Extensions run in the same execution environment as your function but as a separate process. They are used for:

Sending telemetry to monitoring tools (Datadog, New Relic Lambda Extension)
Retrieving secrets before the function handler runs
Flushing metrics after the handler completes

Lambda environment with extension:
  ┌────────────────────────────────────────┐
  │  Function process (your code)          │
  │  Extension process (monitoring agent)  │
  └────────────────────────────────────────┘

Extensions can add to cold start time because they initialise during the INIT phase.

Lambda@Edge and CloudFront Functions

Lambda@Edge runs Lambda functions at CloudFront edge locations, closest to the user. Supported triggers:

Viewer Request (when CloudFront receives a request)
Origin Request (when CloudFront forwards to origin)
Origin Response (when origin returns a response)
Viewer Response (before CloudFront returns to viewer)

Use cases: A/B testing with cookie manipulation at the edge, custom authentication headers, image transformation at the CDN level.

CloudFront Functions are a lighter, faster alternative for simple header manipulation and URL rewrites — sub-millisecond latency, cheaper, but limited capabilities.

Common Interview Questions

Q: What is a cold start and how does it affect performance? A cold start is the initialisation of a new execution environment — downloading the package, starting the runtime, running init code. This adds latency to the first invocation on a new environment. Warm invocations reuse the environment and skip this phase. Provisioned Concurrency eliminates cold starts by keeping environments initialised.

Q: Can Lambda access resources in a private VPC? Yes, by configuring VPC settings (subnet IDs and security groups). The function gets a network interface in your VPC and can reach private resources. For public internet access from a VPC-attached Lambda, you need a NAT Gateway in a public subnet.

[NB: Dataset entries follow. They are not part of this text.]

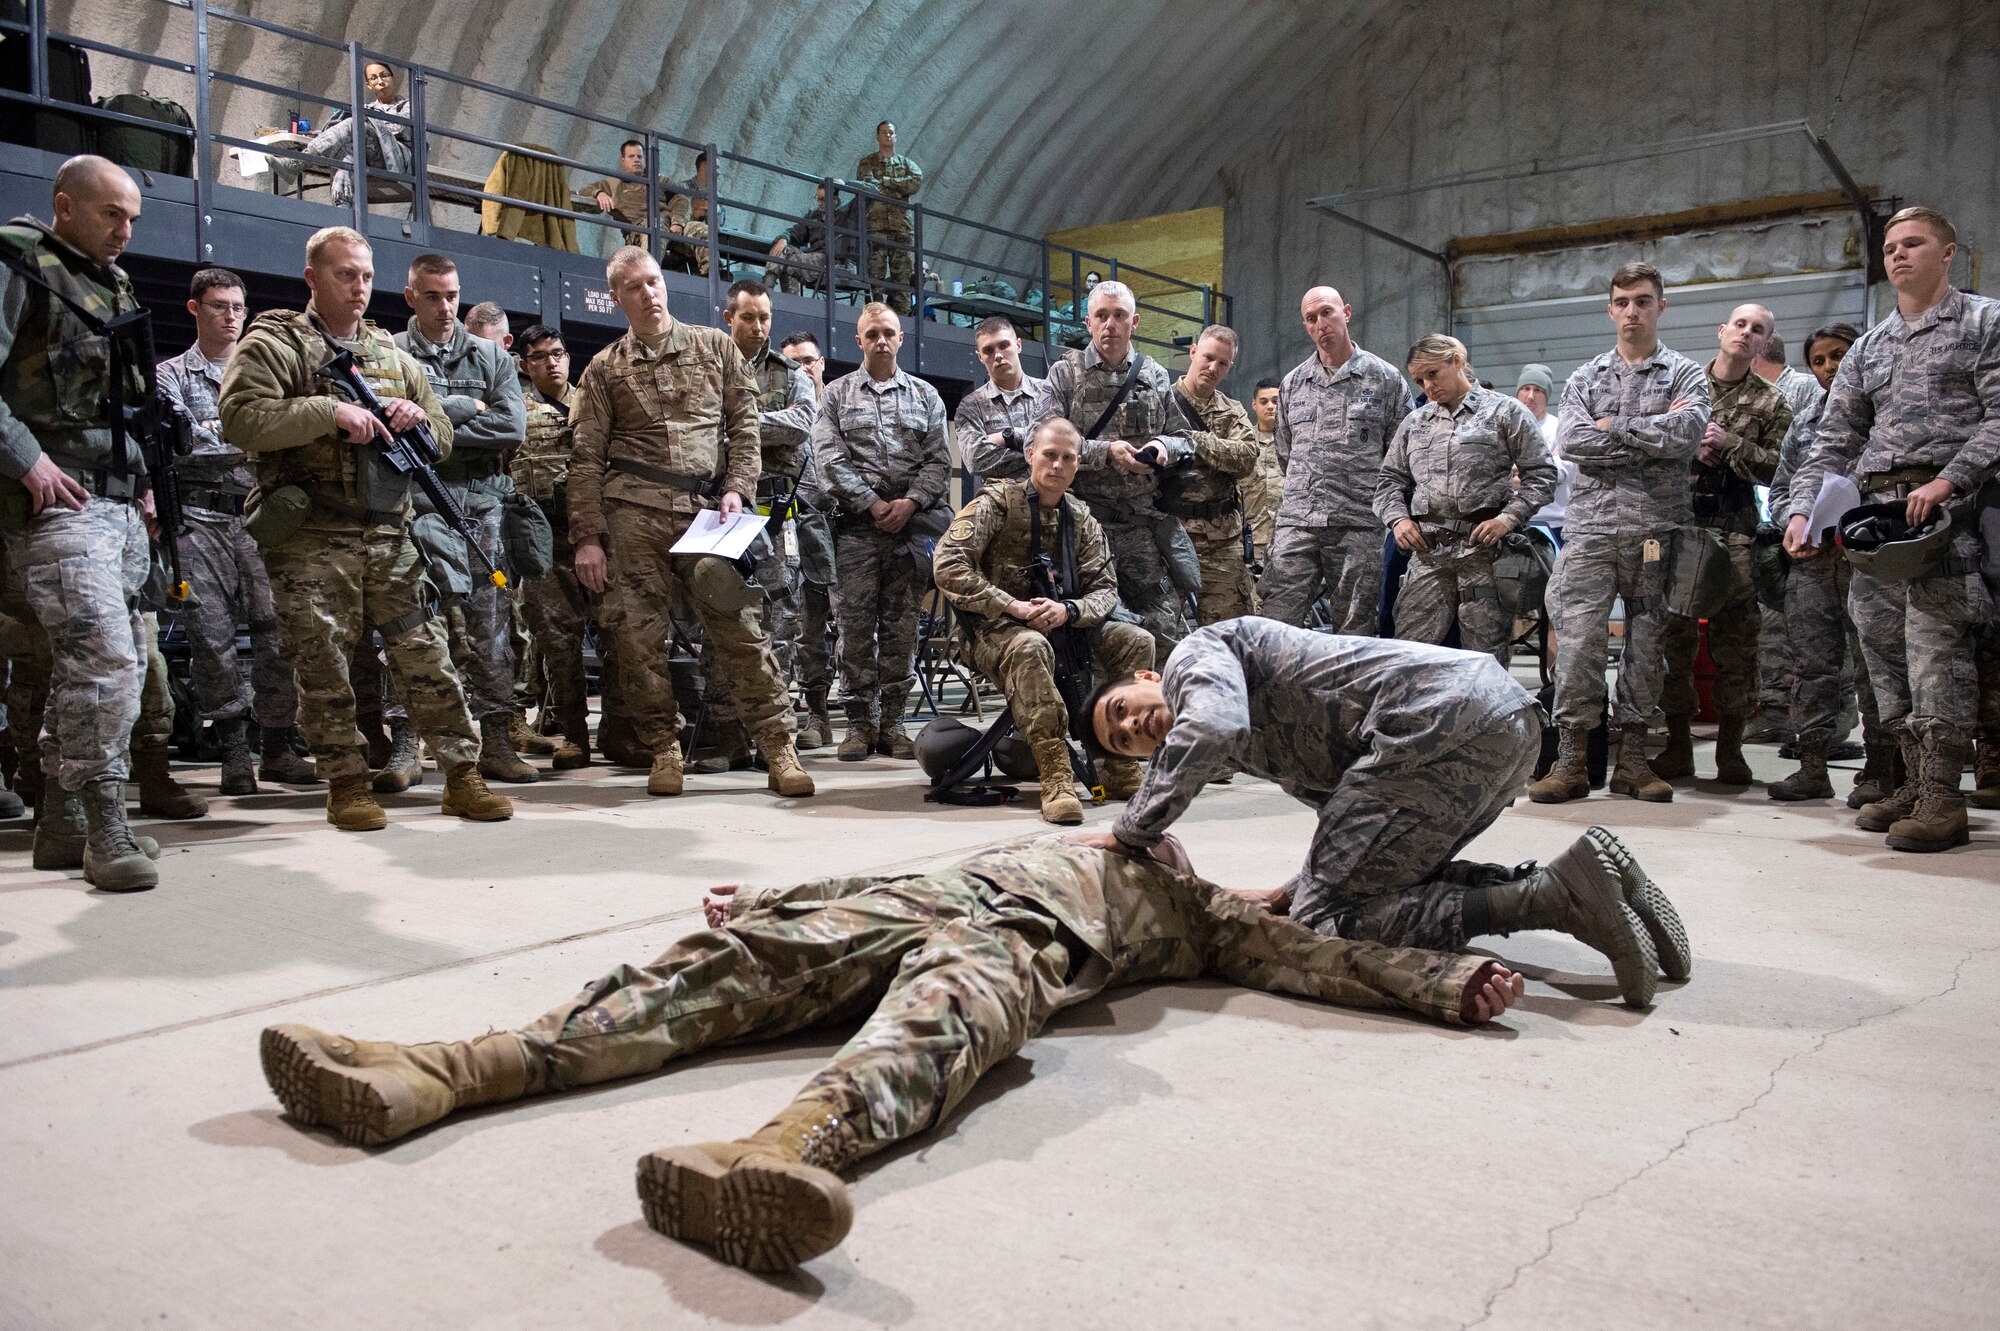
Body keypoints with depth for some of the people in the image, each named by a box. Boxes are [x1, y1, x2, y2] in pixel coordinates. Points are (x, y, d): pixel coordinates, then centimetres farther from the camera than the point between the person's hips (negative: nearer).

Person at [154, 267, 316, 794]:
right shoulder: (171, 374, 12)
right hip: (200, 519, -1)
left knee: (277, 628, -7)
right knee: (212, 636, -4)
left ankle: (277, 746, 2)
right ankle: (233, 749, 5)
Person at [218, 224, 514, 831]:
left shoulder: (392, 354, 20)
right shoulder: (273, 344, 3)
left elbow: (442, 437, 23)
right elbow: (241, 418, -13)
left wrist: (418, 417, 0)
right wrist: (331, 411, -18)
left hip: (390, 534, 4)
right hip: (311, 537, -4)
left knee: (426, 654, 1)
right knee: (323, 663, 0)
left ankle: (462, 773, 6)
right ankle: (346, 784, 10)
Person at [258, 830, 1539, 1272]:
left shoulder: (1206, 911, 31)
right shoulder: (1058, 841, 43)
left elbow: (1313, 953, 19)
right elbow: (909, 872, 36)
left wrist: (1449, 982, 4)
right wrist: (771, 896, 28)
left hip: (1020, 942, -4)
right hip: (920, 898, 5)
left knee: (940, 1010, -39)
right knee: (727, 963, -19)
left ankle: (783, 1154, -69)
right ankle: (438, 1070, -31)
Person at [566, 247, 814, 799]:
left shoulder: (715, 346, 15)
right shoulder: (605, 369, 13)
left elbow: (744, 425, 11)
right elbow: (586, 459, 8)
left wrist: (738, 488, -4)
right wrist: (587, 537, 0)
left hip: (706, 507, -1)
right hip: (633, 513, 1)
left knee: (740, 625, -8)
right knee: (637, 635, -1)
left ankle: (778, 748, -6)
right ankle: (663, 749, 11)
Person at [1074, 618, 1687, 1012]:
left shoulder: (1195, 652, 6)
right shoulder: (1255, 751, 32)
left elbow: (1212, 725, -17)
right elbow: (1357, 817, 29)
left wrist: (1132, 832, -7)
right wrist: (1299, 889, 20)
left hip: (1443, 720, -10)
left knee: (1323, 922, -6)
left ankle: (1555, 895, -16)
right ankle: (1581, 875, 8)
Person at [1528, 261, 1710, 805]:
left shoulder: (1686, 374, 10)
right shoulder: (1585, 378, 16)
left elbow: (1685, 435, -11)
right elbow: (1572, 442, -3)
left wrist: (1614, 426, -5)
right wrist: (1653, 436, -6)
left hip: (1657, 527, 0)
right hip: (1591, 524, 1)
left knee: (1647, 642, 3)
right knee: (1577, 639, -8)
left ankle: (1632, 758, 12)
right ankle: (1572, 759, -3)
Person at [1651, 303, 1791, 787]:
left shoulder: (1770, 403, 11)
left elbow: (1780, 467, 0)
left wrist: (1728, 445, -10)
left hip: (1734, 526, -1)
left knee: (1734, 635, -3)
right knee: (1673, 630, 0)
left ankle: (1730, 750, 5)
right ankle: (1678, 746, 9)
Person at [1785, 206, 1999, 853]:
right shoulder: (1868, 347, 22)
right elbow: (1833, 441, 16)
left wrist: (1947, 480, -18)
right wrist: (1802, 508, 1)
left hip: (1944, 505, -6)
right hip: (1874, 508, 6)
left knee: (1935, 647, -13)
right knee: (1884, 649, 3)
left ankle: (1943, 796, -11)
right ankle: (1915, 783, 11)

Q: What is the difference between Lambda Layers and container images? Layers are zip archives mounted into the execution environment, allowing shared dependencies. Container images package everything (runtime, dependencies, code) into a Docker image. Container images support up to 10 GB, much larger than the 250 MB layer limit. Container images are better for ML workloads with large model files.

Q: How does Lambda handle errors differently for synchronous vs asynchronous invocations? Synchronous: errors are returned directly to the caller, no automatic retries. The caller decides whether to retry. Asynchronous: Lambda retries up to 2 times with backoff. After all retries fail, you can send the event to a dead-letter queue (SQS or SNS) for later inspection.